CANBERRA, Australia — The Great Barrier Reef is facing a critical period of heat stress over the coming weeks following the most widespread coral bleaching the natural wonder has ever endured, scientists said Friday.
“The forecasts … indicate that we can expect ongoing levels of thermal stress for at least the next two weeks and maybe three or four weeks,” Wachenfeld said in a weekly update on the reef’s health.
“So this still is a critical time for the reef and it is the weather conditions over the next two to four weeks that will determine the final outcome,” he said.
Ocean temperatures across most of the reef were 0.5 to 1.5 degrees Celsius (0.9 to 2.7 degrees Fahrenheit) above the March average.
In parts of the marine park in the south close to shore which avoided the ravages of previous bleachings, ocean temperatures were 2 to 3 degrees Celsius (3.6 to 5.4 degrees Fahrenheit) above average.
The authority has received 250 reports of sightings of bleached coral due to elevated ocean temperatures during an unusually hot February.

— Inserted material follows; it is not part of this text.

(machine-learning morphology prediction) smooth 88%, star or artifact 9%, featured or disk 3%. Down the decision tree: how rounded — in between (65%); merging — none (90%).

The 345,400-square kilometer World Heritage-listed colorful coral network has been devastated by four coral bleaching events since 1998. The most deadly were the most recent, in consecutive summers in 2016 and 2017.
The Greatest Threat to the Reef Remained Climate Change
Scientists fear the latest coral death rate could match those events.

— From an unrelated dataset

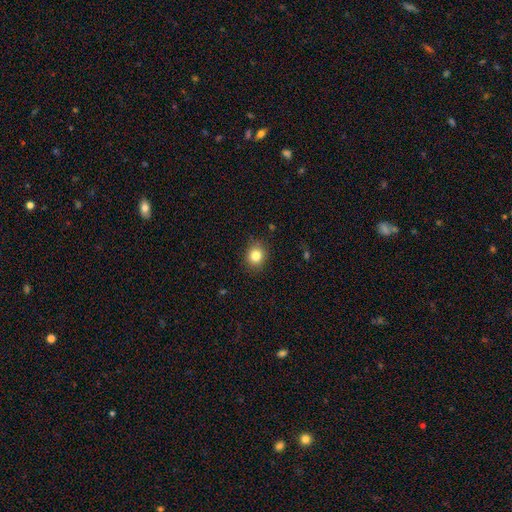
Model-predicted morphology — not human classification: Smooth or featured: smooth — 83% (star or artifact — 11%)
How rounded: round — 77% (in between — 22%)
Merging: none — 87% (minor disturbance — 9%)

“At the moment, it’s definitely the most extensive bleaching event we’ve ever had,” U.S. National Oceanic and Atmospheric Administration Coral Reef Watch scientist William Skirving said Friday.
Ove Hoegh-Guldberg, a scientist from the Australian Research Council Center for Excellence in Coral Reef Studies, said how much of the bleached coral would recover and how much would die would not be known for weeks.
“I’m very worried about the situation given how warm the temperatures are on the Great Barrier Reef and what the projections are,” Hoegh-Guldberg said.
“If it cools down a bit, they’ll recover or, if not, we may head off into something not too different from 2016 and 2017. We’re right at the fork in the road,” he added.
The Great Barrier Reef Marine Park Authority last year downgraded its outlook for the corals’ condition from “poor” to “very poor” due to warming oceans.
Its latest report, which is updated every five years, found the greatest threat to the reef remained climate change. The other threats are associated with coastal development, land-based water runoff and human activity such as illegal fishing.